The new 3 megapixel digicams clearly have higher sensor noise than the older 2 MP designs: Smaller CCD elements translate into lower signal- to-noise ratios, no matter what.

In our own work, we've discovered that the cameras' low light performance is *very* strongly affected by temperature, particularly the internal temperature of the camera. We've now routinely begun doing our low light tests starting with the camera at a uniform 70 degree F ambient, and shoot the lowest light levels first. You might try leaving your camera in a reasonably cool place (near an A/C duct, but NOT in your refrigerator, you'd get condensation & could short out the camera electronics) and then immediately try a long time-exposure. If you get horrendous noise under those conditions, you might try a different camera. Check our low-light shots from the C3030 on our site, which have now been updated to show results with a room-temperature camera. (FWIW, when we first tested the C3030, we shot the low light stuff at the end of a full day of other shooting, meaning the camera's innards were rather toasty. The result was pictures shot at 8 seconds where you could barely make out the subject behind the "snow." The room- temperature results are much better.)

-- Dave Etchells (web@imaging-resource.com), May 30, 2000.


Hi Mark, You should check out the 3030 vs. Nikon 990 review at http://www.dcresource.com/ - the author has some interesting observations on night photography with both of these cameras - it has almost convinced me to buy a Nikon 950 vs. the new 990 because of the exact problem you describe.

-- Gerry Parrott (gerry.parrott@home.com), May 24, 2000.

Hi Mark I also upgradet an C2000Z to the new C3030 with the same problems you have! I used the C2000Z to photographe fishtanks without any problems. Using the new C3030 I always have to swith to ISO400 and hardly can produce an Nois free Image.
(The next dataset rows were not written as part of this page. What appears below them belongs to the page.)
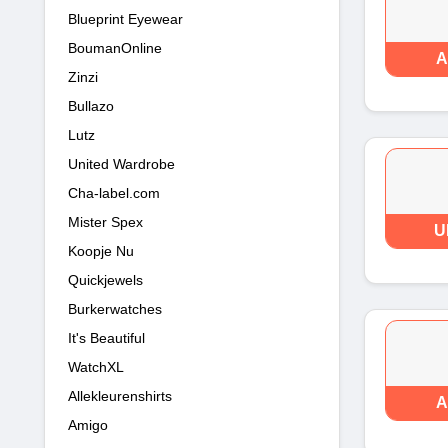
Blueprint Eyewear
BoumanOnline
A
Zinzi
Bullazo
Lutz
United Wardrobe
Cha-label.com
Mister Spex
U
Koopje Nu
Quickjewels
Burkerwatches
It's Beautiful
WatchXL
Allekleurenshirts
A
Amigo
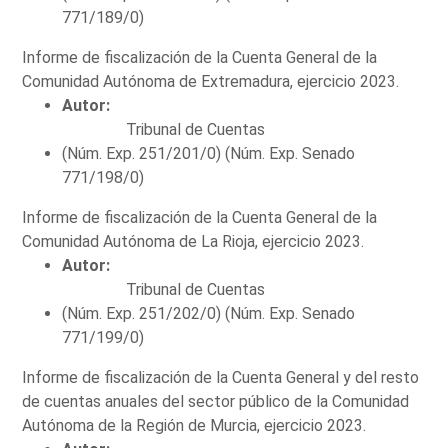
771/189/0)
Informe de fiscalización de la Cuenta General de la
Comunidad Autónoma de Extremadura, ejercicio 2023.
Autor:
Tribunal de Cuentas
(Núm. Exp. 251/201/0) (Núm. Exp. Senado
771/198/0)
Informe de fiscalización de la Cuenta General de la
Comunidad Autónoma de La Rioja, ejercicio 2023.
Autor:
Tribunal de Cuentas
(Núm. Exp. 251/202/0) (Núm. Exp. Senado
771/199/0)
Informe de fiscalización de la Cuenta General y del resto
de cuentas anuales del sector público de la Comunidad
Autónoma de la Región de Murcia, ejercicio 2023.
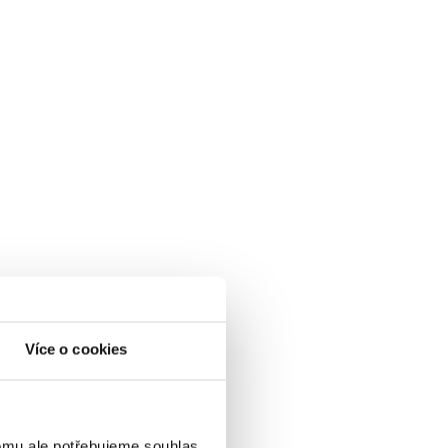
Více o cookies
omu ale potřebujeme souhlas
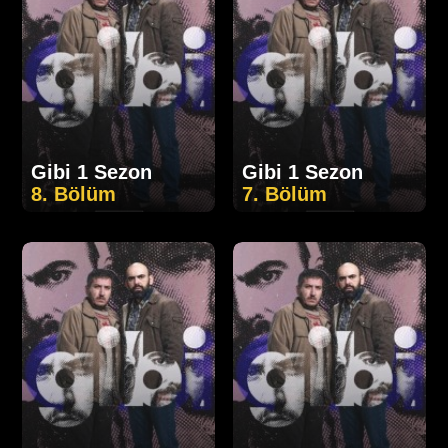
Gibi 1 Sezon
Gibi 1 Sezon
8. Bölüm
7. Bölüm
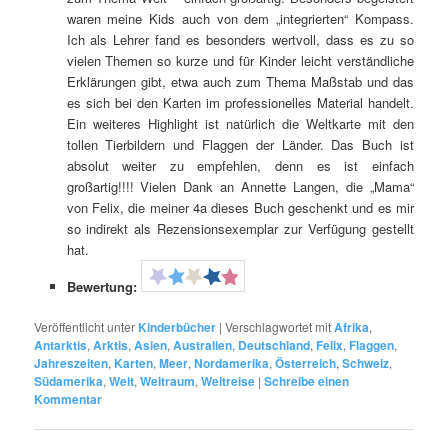
waren meine Kids auch von dem „integrierten“ Kompass.
Ich als Lehrer fand es besonders wertvoll, dass es zu so
vielen Themen so kurze und für Kinder leicht verständliche
Erklärungen gibt, etwa auch zum Thema Maßstab und das
es sich bei den Karten im professionelles Material handelt.
Ein weiteres Highlight ist natürlich die Weltkarte mit den
tollen Tierbildern und Flaggen der Länder. Das Buch ist
absolut weiter zu empfehlen, denn es ist einfach
großartig!!!! Vielen Dank an Annette Langen, die „Mama“
von Felix, die meiner 4a dieses Buch geschenkt und es mir
so indirekt als Rezensionsexemplar zur Verfügung gestellt
hat.
Bewertung:
Veröffentlicht unter
Kinderbücher
|
Verschlagwortet mit
Afrika
,
Antarktis
,
Arktis
,
Asien
,
Australien
,
Deutschland
,
Felix
,
Flaggen
,
Jahreszeiten
,
Karten
,
Meer
,
Nordamerika
,
Österreich
,
Schweiz
,
Südamerika
,
Welt
,
Weltraum
,
Weltreise
|
Schreibe einen
Kommentar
I also tried to shoot long exposter night shots and was very disappointed to see the "snow" in the picture. (after a series of shots!) I didn't try yet to coold down the C3030 to get better results in lonh exposer shots, but I will try this soon. But never use the ISO400 setting with is horrable bad! Over all, I am very disappointed in the new C3030 an some times I whis i would get my C2000Z back.

I never read about the low light problem of the C3030 vers. C2000Z in any digital forum yet.